Their winning project tackles the Urbana Fleet Fuel Management problem, which tries to find trends in gas station prices and vehicle fueling behaviors based on the fleet credit card transactions data regarding the fuel station, amount of fuel, vehicle ID, vehicle mileage, etc. In addition to answering questions about price and behavior, the project includes a dynamic route recommendation system that calculates the route between a start point and a destination, looks at all of the gas stations that are reachable along the route, and then recommends a gas station.

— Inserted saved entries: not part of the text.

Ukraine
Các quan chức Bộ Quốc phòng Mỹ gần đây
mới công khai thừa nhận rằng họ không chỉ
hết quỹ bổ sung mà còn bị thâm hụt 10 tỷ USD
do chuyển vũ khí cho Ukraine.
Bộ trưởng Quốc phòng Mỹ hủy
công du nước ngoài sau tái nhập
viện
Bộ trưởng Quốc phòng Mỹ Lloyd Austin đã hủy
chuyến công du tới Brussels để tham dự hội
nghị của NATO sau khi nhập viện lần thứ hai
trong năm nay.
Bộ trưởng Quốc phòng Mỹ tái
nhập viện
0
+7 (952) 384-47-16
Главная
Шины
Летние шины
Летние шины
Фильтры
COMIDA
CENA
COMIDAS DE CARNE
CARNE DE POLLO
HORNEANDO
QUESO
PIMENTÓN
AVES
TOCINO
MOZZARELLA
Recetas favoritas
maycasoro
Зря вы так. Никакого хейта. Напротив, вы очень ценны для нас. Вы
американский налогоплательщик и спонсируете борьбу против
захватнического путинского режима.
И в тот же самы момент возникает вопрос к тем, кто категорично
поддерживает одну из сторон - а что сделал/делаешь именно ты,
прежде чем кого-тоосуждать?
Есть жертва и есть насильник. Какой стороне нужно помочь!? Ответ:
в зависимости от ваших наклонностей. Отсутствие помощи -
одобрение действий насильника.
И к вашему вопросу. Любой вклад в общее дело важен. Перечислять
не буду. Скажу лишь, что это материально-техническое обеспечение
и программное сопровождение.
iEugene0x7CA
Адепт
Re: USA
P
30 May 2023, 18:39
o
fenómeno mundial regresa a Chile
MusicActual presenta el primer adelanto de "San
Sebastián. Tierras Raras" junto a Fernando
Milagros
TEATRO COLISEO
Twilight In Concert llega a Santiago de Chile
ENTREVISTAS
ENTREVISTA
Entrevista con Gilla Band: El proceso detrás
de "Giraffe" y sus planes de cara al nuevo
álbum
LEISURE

"The gas station recommendation can be optimized for the cost (i.e., it will recommend the gas station with the cheapest prices while taking into account the fuel lost by making a detour to the station) or for time (i.e., it will recommend the gas station that is fastest and cheapest to get to)," Dai explained. "Our team also built reusable, interactive dashboards for fleet manager monitoring the gas station prices and vehicle fueling behaviors in real time, which can save more time to make the best use of the data."
Dai expressed his gratitude to the iSchool for giving him the opportunity to learn new skills in information sciences and meet talented students with different backgrounds and skillsets.
"I really enjoyed the collaboration with our teammates during the whole process," he said. "Every one of us has an expertise in problem solving (coding, data analysis, business research, web development, etc.). It was really exciting to work together and make this great project!"